College Football Playoff selection committee mock gives insight into future madness

College football's forthcoming Playoff might be preferable to its predecessor on paper, but in practice could remind why we can't have nice things.

College Football Playoff executive director (and former BCS head) Bill Hancock met with gathered journalists Saturday morning at the annual Association for Women in Sports Media convention. Hancock appeared to provide a glimpse into the relative transparency of the new Playoff selection process.

We already had a pretty good idea of what the selection process will look like, but only from a high level. The Playoff committee members will meet on Mondays and Tuesdays to produce weekly rankings, beginning October 28, which will decide both the two Playoff games and the four other New Year's bowls.

The selection committee voting guidelines show the committee's general emphasis. How rigidly they're enforced and how much emphasis is placed on things like conference championships over record alone remains very open to debate. An entire controversy arose a month back when committee chair and Arkansas AD Jeff Long said it's not the "most deserving" teams... it's the "best."

Saturday, Hancock appeared to show a list of Playoff's selection committee's 2015 mock -- it doesn't appear to be based on any particular recent season:

Ignoring some of the bolder projections (put down the pitchforks, #FSUTwitter), which would appear to be geared towards experimenting with some of the recusal guidelines, here's an educated guess on why the schools in the right hand column are grouped the way they are.

  • No. 1 seed Stanford, Pac-12 champions
  • No. 2 seed Michigan, Big Ten champions
  • No. 3 seed Duke, ACC champions
  • No. 4 seed Wisconsin, Big Ten runners-up
  • Florida, SEC champions
  • Clemson, ACC runners-up
  • Arizona State, Pac-12 runners-up
  • Oklahoma, Big 12 champions
  • Baylor, Big 12 No. 2
  • Oklahoma State, Big 12 No. 3
  • BYU, independent
  • Michigan State, Big Ten No. 3
  • San Diego State, best Group of Five
  • Georgia, SEC No. 2
  • Central Florida, Group of 5 No. 2

The biggest takeaway is that the committee won't shy from putting two teams from one conference in the pool of Playoff participants. After Long made his comments back in April, many speculated as such, even though that somewhat specifically went against the value of conference championships that had been emphasized otherwise.

While it's improbable the champion of the SEC finds itself on the outside looking in behind two other power conference members, the Big 12 (Oklahoma?), the Big Ten (Ohio State, Michigan State, or Wisconsin?) and other power champs without particularly strong bodies of works could.

It's also interesting to note that Michigan hails from the Big Ten East while Wisconsin's out of the West, indicating it may be possible to lose a conference championship game and still make the field of four (ostensibly due to being unbeaten prior to the loss).
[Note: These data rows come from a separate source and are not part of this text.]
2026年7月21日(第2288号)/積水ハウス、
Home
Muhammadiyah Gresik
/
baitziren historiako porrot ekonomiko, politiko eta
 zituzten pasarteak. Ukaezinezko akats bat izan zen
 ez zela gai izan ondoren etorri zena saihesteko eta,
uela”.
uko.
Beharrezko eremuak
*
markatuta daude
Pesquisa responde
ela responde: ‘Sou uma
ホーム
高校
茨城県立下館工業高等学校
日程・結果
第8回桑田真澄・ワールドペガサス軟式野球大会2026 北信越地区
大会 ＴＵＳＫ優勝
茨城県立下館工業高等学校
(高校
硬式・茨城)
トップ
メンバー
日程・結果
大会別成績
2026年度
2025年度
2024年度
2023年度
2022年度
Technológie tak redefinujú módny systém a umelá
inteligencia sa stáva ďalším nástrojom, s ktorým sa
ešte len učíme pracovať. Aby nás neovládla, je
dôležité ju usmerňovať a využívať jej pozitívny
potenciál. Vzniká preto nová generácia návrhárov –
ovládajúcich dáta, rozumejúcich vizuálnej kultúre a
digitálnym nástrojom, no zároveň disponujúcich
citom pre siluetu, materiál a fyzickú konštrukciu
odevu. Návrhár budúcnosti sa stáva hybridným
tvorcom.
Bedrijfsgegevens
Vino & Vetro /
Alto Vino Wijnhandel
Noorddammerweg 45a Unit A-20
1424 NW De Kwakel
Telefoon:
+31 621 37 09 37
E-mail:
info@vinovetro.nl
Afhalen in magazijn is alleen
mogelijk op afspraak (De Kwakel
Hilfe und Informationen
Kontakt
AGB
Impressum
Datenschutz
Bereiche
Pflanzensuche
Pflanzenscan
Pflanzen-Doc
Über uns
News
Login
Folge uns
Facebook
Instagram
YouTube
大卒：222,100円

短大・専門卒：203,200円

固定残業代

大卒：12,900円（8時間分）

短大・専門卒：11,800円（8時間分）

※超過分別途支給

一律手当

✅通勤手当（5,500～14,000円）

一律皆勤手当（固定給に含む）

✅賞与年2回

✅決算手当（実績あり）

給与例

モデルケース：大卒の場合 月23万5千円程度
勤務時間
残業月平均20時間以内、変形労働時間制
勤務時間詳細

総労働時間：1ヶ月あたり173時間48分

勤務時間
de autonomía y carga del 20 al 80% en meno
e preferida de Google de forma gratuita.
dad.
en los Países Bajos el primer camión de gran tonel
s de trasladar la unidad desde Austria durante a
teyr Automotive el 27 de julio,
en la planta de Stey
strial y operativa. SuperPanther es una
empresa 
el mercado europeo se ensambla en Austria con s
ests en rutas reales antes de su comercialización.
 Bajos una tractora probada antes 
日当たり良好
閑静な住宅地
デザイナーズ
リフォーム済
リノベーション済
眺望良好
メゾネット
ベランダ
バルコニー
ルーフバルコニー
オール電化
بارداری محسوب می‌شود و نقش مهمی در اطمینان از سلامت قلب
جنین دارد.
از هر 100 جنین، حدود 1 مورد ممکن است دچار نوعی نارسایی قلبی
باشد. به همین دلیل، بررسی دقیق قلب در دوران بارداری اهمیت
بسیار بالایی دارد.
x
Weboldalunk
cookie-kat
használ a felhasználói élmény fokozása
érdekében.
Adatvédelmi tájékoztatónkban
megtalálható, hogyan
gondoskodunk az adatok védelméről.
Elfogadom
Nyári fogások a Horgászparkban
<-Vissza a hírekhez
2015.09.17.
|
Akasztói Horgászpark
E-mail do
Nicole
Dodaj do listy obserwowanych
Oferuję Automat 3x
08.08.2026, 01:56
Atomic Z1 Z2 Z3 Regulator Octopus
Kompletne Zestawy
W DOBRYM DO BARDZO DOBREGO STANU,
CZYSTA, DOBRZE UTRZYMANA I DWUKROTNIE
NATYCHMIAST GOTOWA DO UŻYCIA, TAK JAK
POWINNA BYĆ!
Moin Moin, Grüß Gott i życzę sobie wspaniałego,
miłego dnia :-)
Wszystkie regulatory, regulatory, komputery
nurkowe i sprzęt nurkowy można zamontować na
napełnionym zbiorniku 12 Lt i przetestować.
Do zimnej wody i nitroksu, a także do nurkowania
On the flip side, we probably shouldn't read too much into that, as our history with the BCS would suggest the second best team in a conference on the periphery of a title game berth tends to be the divisional runner-up to the champion of that league, not the one that loses the league title game.

San Diego State makes it in over the higher-ranked Michigan State, since teams from the five non-power conferences are guaranteed at least one spot in the six New Year's bowls. BYU doesn't count for that spot, since the Cougars (along with fellow independents Army and Navy) don't have any guaranteed path. Notre Dame has a partial tie with the Orange Bowl.

The selection process does seem to emphasize (as promised) geography, avoiding rematches, and quality of contest. The matchups pit the No. 8 team against the No. 11 in the Cotton (Oklahoma has a long history with the game), the No. 7 against the No. 10 in the Fiesta (a virtual home game for the Sun Devils, and the Big 12 has long been partners of this particular game), the No. 9 against the No. 13 in the Peach, and the ACC's runner-up (and overall No. 6) against the best team amongst available SEC, Big Ten, or Notre Dame offerings, in this case the SEC's hypothetical champion, Florida (the No. 5).

But the difficulty in adhering to a ton of arbitrary guidelines is exposed. Because were the SEC's champ not already in the Playoff in a year the Rose and/or Sugar Bowl are hosting semifinals, it's supposed to go anywhere *but* the Orange Bowl, as that's the rule when the Rose and Sugar are the Playoff bowls.

Other than seeing how farfetched some of the hypothetical teams are, this quick, potential veer into the future only reminds how arbitrary and open to scrutiny this entire endeavor will ultimately prove to be. Though in many years, the top three teams will likely be clear as can be -- leaving team No. 4 versus 5 as the only debate -- even in the cleanest scenarios, the relatively straightforward BCS' automatic bids could seem preferable.